KULTUR Das Figurentheater geht nach 22 Jahren erstmals nicht im Schnoor in die neue Spielzeit. Im Waller Volkshaus ist Platz für 130 Zuschauer

Von FEZ
Ohne die Verknüpfung von Pädagogik und Kultur gäbe es das neue Theater nicht.

Wenn das Figurentheater Theatrium immer mal als „Kleinod der bremischen Theaterszene“ gepriesen wurde, dann galt das im doppelten Wortsinne: Einmal sind da die großen Theater – das am Goetheplatz und die Shakespeare Company –, neben denen das Theatrium ein per se kleines Haus ist. Und dann war da der Platz. Im Packhaus im Schnoor konnte es nie mehr sein als ein winziges Od.
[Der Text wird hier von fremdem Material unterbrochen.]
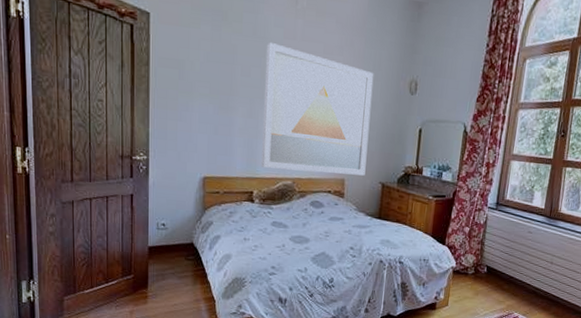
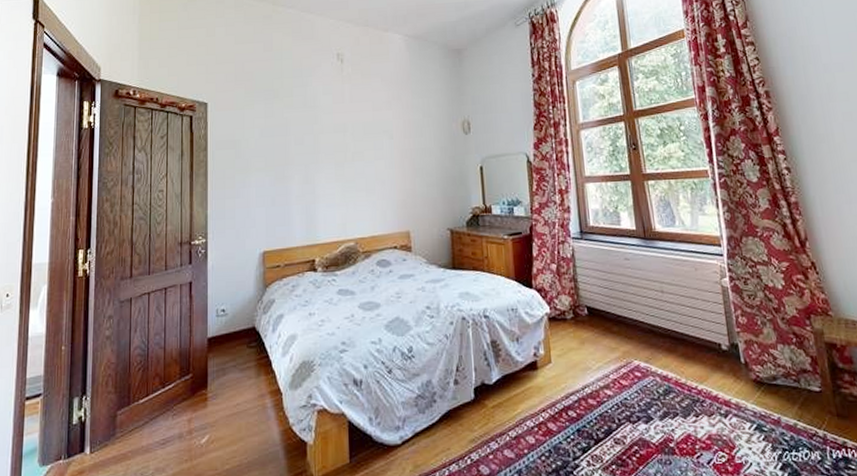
wall art: present [261,43,374,176] -> none [317,109,431,232]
Damit ist es jetzt vorbei, seit gestern hat das Fünf-Personen-Ensemble um Detlef-A. Heinichen Platz im ehemaligen Casino des Waller Volkshauses an der Hans-Böckler-Straße. Ein Zuschauerraum mit 130 Plätzen und Guckkastenbühne ist dort entstanden, für zunächst 15 Jahre vermietet von der landeseigenen Immobiliengesellschaft Immobilien Bremen.
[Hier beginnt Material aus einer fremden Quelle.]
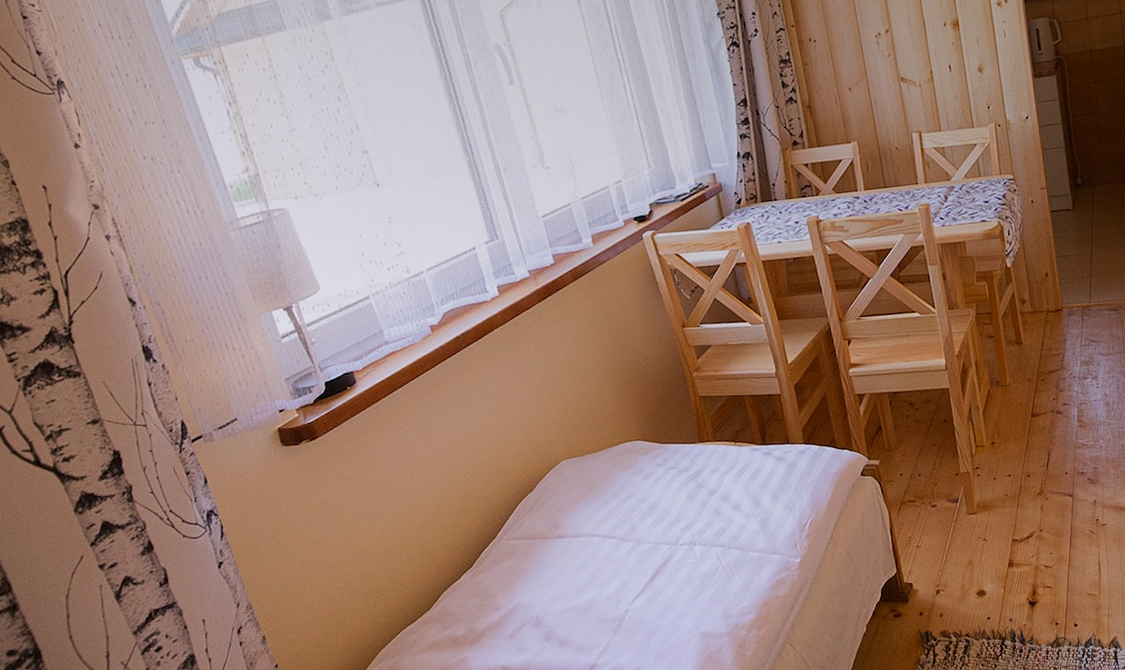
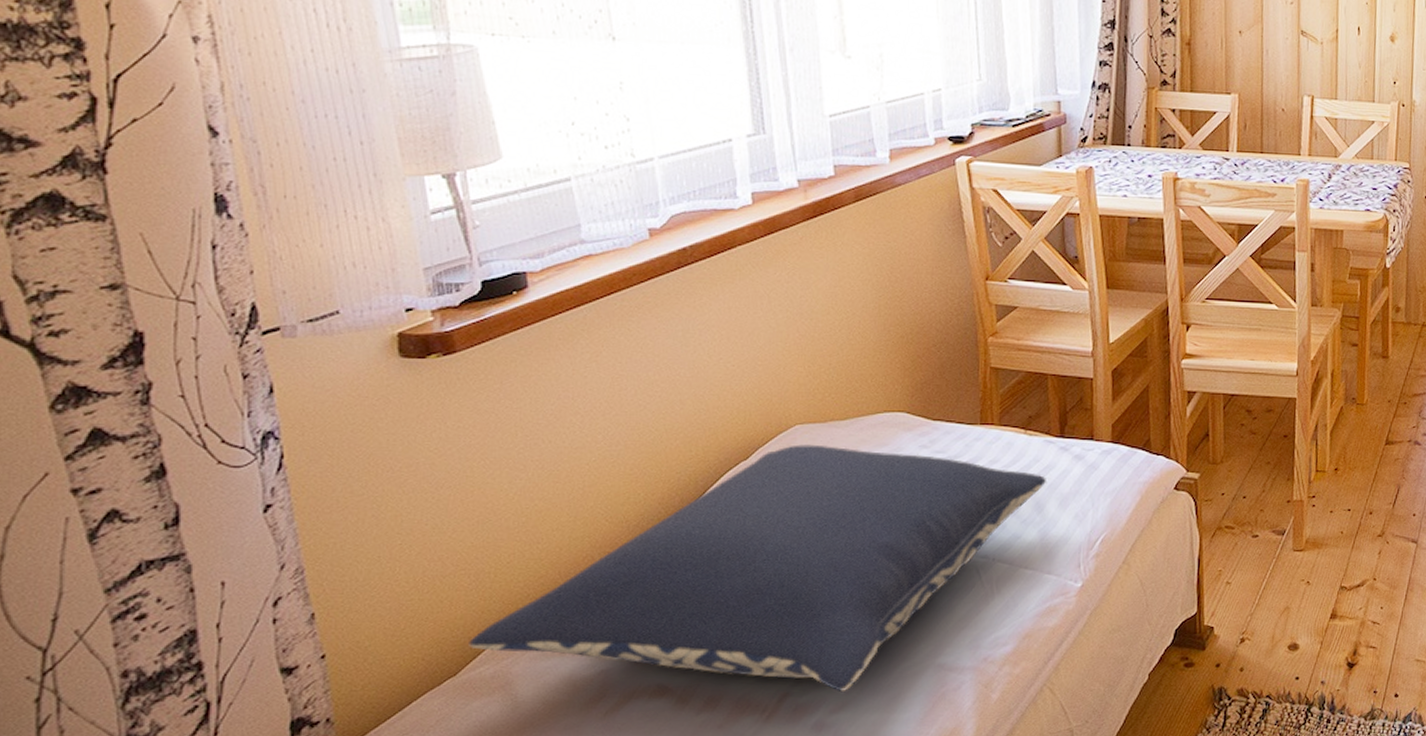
pillow: none [368,472,759,660] -> present [469,444,1047,691]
Ein spannungsreicher Ort könnte das werden, „mitten im Kiez“, wie Hainichen sagt, also nicht mehr – wie seit 22 Jahren – im Schnoor. Er mache da gerne Theater, wo Menschen wohnen, sagt Hainichen, aber die Umgebung wollen sie sich erst erarbeiten. Es sei (noch) nicht zu erwarten, dass sie sogleich aufs Programm abstrahle. Dann ist da, im selben Gebäude nebenan, das Amt für soziale Dienste beheimatet; auch das eine besondere Umgebung für ein Theater, das ja seit jeher Trauriges und Ernstes, Heiteres und Beschwingtes – Theater, das ist das Leben – im Spielplan hat. Aber die Wahl des mächtigen Klinkerhauses entsprang weniger einer programmatischen Ausrichtung, sondern vielmehr der Suche nach mehr Platz mit mehr Möglichkeiten.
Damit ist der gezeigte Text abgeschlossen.